Supplied records Start Marker

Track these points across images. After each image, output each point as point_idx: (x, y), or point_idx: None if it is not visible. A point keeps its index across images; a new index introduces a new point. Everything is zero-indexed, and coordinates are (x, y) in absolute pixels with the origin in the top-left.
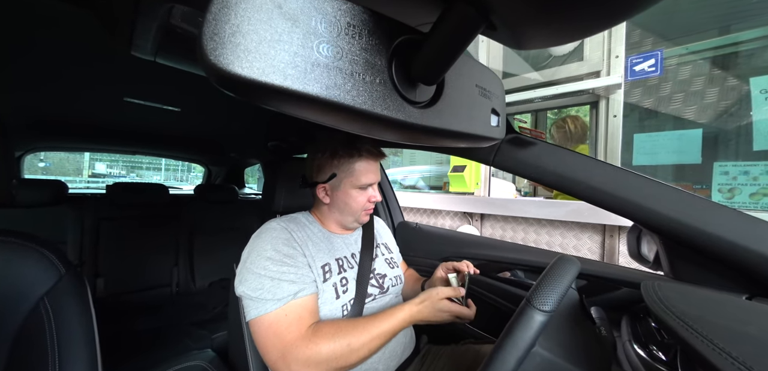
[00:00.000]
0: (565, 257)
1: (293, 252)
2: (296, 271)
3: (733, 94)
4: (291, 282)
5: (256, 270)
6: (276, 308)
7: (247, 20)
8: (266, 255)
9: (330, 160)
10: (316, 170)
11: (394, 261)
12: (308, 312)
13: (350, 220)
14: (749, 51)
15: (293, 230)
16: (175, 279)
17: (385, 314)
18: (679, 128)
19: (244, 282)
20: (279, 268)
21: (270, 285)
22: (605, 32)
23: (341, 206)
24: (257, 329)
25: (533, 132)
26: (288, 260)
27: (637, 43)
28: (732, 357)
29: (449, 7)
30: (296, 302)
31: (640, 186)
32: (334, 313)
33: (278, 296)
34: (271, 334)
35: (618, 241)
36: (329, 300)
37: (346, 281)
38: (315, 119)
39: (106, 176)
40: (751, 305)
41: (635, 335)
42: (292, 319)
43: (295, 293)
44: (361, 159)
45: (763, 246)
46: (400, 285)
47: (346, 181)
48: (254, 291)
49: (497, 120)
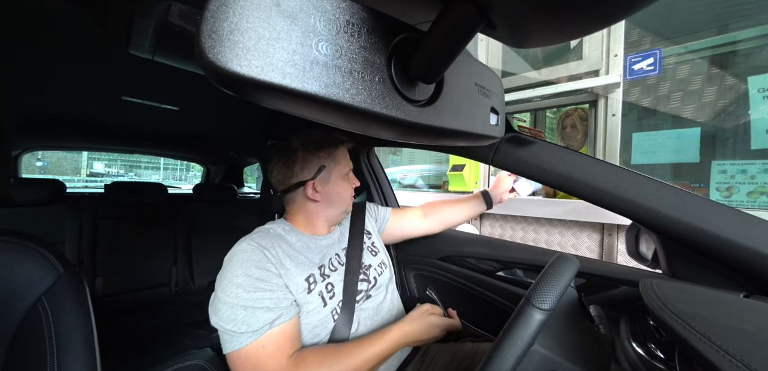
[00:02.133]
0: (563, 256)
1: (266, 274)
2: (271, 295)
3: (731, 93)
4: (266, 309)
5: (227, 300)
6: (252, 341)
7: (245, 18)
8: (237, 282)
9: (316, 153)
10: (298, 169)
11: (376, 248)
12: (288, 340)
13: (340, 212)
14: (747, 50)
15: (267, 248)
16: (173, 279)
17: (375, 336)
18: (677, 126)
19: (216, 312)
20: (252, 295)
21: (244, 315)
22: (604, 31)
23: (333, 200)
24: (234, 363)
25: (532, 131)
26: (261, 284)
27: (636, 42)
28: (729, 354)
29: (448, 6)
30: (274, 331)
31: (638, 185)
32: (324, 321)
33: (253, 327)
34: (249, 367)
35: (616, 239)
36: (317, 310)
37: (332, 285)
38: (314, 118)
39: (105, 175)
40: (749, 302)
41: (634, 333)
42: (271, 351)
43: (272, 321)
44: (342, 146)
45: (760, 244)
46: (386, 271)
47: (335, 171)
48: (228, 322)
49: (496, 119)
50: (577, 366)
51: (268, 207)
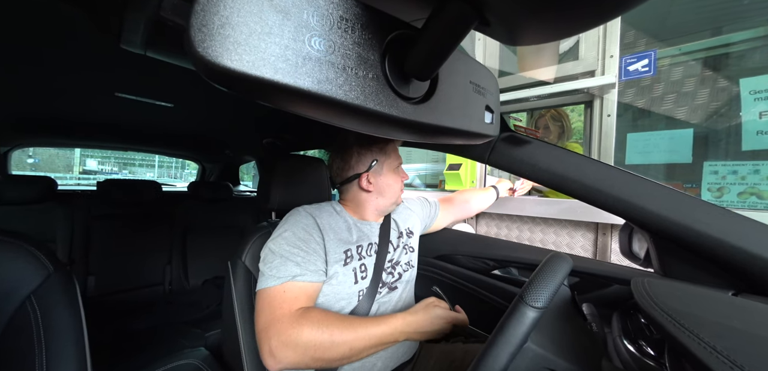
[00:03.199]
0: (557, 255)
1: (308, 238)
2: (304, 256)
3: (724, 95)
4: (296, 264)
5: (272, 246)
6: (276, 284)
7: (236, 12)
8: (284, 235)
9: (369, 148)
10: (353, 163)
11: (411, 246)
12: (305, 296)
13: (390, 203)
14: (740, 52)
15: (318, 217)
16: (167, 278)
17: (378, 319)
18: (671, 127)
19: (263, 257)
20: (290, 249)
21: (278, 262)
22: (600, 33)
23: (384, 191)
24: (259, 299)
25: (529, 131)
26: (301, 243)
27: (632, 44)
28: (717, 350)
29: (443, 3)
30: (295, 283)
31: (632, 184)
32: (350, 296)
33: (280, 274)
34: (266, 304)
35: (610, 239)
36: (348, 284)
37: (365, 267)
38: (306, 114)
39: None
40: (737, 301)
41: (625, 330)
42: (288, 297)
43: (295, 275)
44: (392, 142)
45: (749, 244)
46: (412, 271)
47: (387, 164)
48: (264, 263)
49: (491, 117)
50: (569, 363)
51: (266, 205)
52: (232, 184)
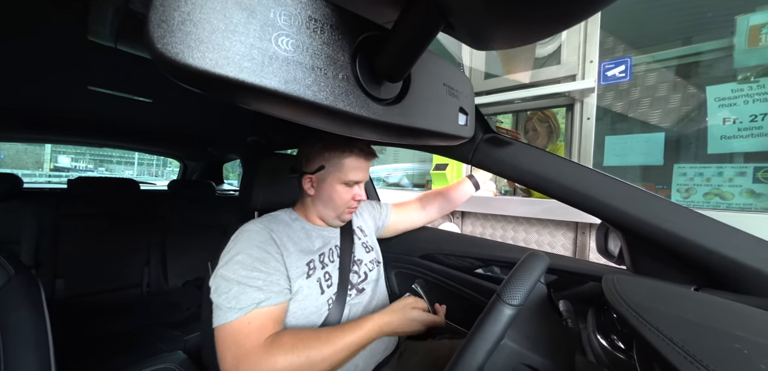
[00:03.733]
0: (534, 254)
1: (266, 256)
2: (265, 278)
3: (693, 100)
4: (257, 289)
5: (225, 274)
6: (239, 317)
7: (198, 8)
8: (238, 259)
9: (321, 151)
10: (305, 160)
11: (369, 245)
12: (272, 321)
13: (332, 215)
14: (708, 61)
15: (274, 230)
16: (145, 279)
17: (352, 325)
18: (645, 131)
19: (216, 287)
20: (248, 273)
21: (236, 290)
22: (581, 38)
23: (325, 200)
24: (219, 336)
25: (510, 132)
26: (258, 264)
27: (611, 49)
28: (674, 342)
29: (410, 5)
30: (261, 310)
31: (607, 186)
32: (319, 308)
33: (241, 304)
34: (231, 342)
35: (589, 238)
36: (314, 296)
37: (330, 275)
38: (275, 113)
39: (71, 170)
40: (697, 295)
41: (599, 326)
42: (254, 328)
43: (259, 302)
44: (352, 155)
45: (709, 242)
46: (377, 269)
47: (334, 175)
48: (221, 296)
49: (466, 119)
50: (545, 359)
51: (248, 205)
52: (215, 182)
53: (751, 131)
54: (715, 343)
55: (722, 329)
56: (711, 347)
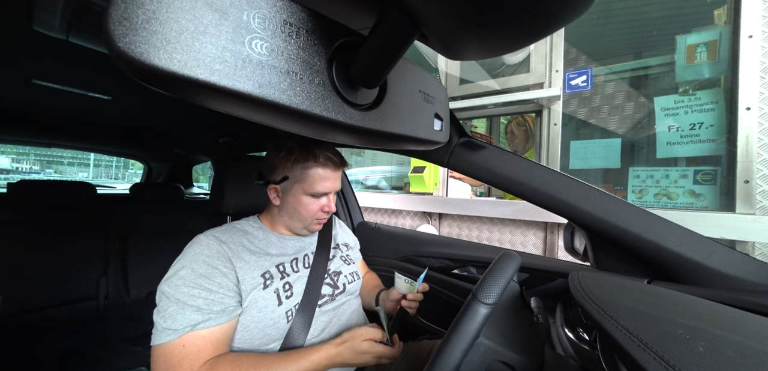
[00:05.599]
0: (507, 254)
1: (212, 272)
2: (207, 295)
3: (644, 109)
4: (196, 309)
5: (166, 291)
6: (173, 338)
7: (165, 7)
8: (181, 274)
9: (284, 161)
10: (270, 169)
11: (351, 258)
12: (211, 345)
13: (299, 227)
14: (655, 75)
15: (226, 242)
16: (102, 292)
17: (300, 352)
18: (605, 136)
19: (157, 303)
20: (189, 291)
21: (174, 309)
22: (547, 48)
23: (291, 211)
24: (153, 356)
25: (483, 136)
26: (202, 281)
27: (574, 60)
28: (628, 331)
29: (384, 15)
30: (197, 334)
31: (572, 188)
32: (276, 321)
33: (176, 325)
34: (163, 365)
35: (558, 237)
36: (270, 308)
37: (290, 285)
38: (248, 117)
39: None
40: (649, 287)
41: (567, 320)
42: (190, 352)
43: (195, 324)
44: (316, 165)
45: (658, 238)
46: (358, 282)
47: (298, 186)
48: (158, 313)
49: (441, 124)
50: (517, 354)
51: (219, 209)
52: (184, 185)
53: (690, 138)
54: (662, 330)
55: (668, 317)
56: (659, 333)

Supplied records End Marker

** What to do **
Each line above is to be duplicated exactly, and the pictures are to be omitted.

** Answer to this problem **
Track these points across images. After each image, output each point as point_idx: (x, y), or point_idx: None if it is not visible. A point keeps its index across images; a new index introduces a new point. Everything is zero-indexed, and coordinates are (x, y) in absolute pixels with the origin in the top-left.
[00:00.000]
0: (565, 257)
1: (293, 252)
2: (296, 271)
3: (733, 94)
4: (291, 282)
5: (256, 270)
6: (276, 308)
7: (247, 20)
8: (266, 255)
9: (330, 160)
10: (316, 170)
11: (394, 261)
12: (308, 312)
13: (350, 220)
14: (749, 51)
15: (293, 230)
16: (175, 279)
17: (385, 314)
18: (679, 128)
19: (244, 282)
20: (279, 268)
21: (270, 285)
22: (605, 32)
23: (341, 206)
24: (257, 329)
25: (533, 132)
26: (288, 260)
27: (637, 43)
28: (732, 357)
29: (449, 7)
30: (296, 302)
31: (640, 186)
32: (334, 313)
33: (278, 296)
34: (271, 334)
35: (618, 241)
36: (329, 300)
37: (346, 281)
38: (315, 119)
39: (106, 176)
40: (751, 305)
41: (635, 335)
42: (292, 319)
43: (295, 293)
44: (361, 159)
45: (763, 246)
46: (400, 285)
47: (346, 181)
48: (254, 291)
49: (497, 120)
[00:02.133]
0: (563, 256)
1: (266, 274)
2: (271, 295)
3: (731, 93)
4: (266, 309)
5: (227, 300)
6: (252, 341)
7: (245, 18)
8: (237, 282)
9: (316, 153)
10: (298, 169)
11: (376, 248)
12: (288, 340)
13: (340, 212)
14: (747, 50)
15: (267, 248)
16: (173, 279)
17: (375, 336)
18: (677, 126)
19: (216, 312)
20: (252, 295)
21: (244, 315)
22: (604, 31)
23: (333, 200)
24: (234, 363)
25: (532, 131)
26: (261, 284)
27: (636, 42)
28: (729, 354)
29: (448, 6)
30: (274, 331)
31: (638, 185)
32: (324, 321)
33: (253, 327)
34: (249, 367)
35: (616, 239)
36: (317, 310)
37: (332, 285)
38: (314, 118)
39: (105, 175)
40: (749, 302)
41: (634, 333)
42: (271, 351)
43: (272, 321)
44: (342, 146)
45: (760, 244)
46: (386, 271)
47: (335, 171)
48: (228, 322)
49: (496, 119)
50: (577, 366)
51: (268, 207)
[00:03.199]
0: (557, 255)
1: (308, 238)
2: (304, 256)
3: (724, 95)
4: (296, 264)
5: (272, 246)
6: (276, 284)
7: (236, 12)
8: (284, 235)
9: (369, 148)
10: (353, 163)
11: (411, 246)
12: (305, 296)
13: (390, 203)
14: (740, 52)
15: (318, 217)
16: (167, 278)
17: (378, 319)
18: (671, 127)
19: (263, 257)
20: (290, 249)
21: (278, 262)
22: (600, 33)
23: (384, 191)
24: (259, 299)
25: (529, 131)
26: (301, 243)
27: (632, 44)
28: (717, 350)
29: (443, 3)
30: (295, 283)
31: (632, 184)
32: (350, 296)
33: (280, 274)
34: (266, 304)
35: (610, 239)
36: (348, 284)
37: (365, 267)
38: (306, 114)
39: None
40: (737, 301)
41: (625, 330)
42: (288, 297)
43: (295, 275)
44: (392, 142)
45: (749, 244)
46: (412, 271)
47: (387, 164)
48: (264, 263)
49: (491, 117)
50: (569, 363)
51: (266, 205)
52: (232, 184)
[00:03.733]
0: (534, 254)
1: (266, 256)
2: (265, 278)
3: (693, 100)
4: (257, 289)
5: (225, 274)
6: (239, 317)
7: (198, 8)
8: (238, 259)
9: (321, 151)
10: (305, 160)
11: (369, 245)
12: (272, 321)
13: (332, 215)
14: (708, 61)
15: (274, 230)
16: (145, 279)
17: (352, 325)
18: (645, 131)
19: (216, 287)
20: (248, 273)
21: (236, 290)
22: (581, 38)
23: (325, 200)
24: (219, 336)
25: (510, 132)
26: (258, 264)
27: (611, 49)
28: (674, 342)
29: (410, 5)
30: (261, 310)
31: (607, 186)
32: (319, 308)
33: (241, 304)
34: (231, 342)
35: (589, 238)
36: (314, 296)
37: (330, 275)
38: (275, 113)
39: (71, 170)
40: (697, 295)
41: (599, 326)
42: (254, 328)
43: (259, 302)
44: (352, 155)
45: (709, 242)
46: (377, 269)
47: (334, 175)
48: (221, 296)
49: (466, 119)
50: (545, 359)
51: (248, 205)
52: (215, 182)
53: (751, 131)
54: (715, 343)
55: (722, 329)
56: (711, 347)
[00:05.599]
0: (507, 254)
1: (212, 272)
2: (207, 295)
3: (644, 109)
4: (196, 309)
5: (166, 291)
6: (173, 338)
7: (165, 7)
8: (181, 274)
9: (284, 161)
10: (270, 169)
11: (351, 258)
12: (211, 345)
13: (299, 227)
14: (655, 75)
15: (226, 242)
16: (102, 292)
17: (300, 352)
18: (605, 136)
19: (157, 303)
20: (189, 291)
21: (174, 309)
22: (547, 48)
23: (291, 211)
24: (153, 356)
25: (483, 136)
26: (202, 281)
27: (574, 60)
28: (628, 331)
29: (384, 15)
30: (197, 334)
31: (572, 188)
32: (276, 321)
33: (176, 325)
34: (163, 365)
35: (558, 237)
36: (270, 308)
37: (290, 285)
38: (248, 117)
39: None
40: (649, 287)
41: (567, 320)
42: (190, 352)
43: (195, 324)
44: (316, 165)
45: (658, 238)
46: (358, 282)
47: (298, 186)
48: (158, 313)
49: (441, 124)
50: (517, 354)
51: (219, 209)
52: (184, 185)
53: (690, 138)
54: (662, 330)
55: (668, 317)
56: (659, 333)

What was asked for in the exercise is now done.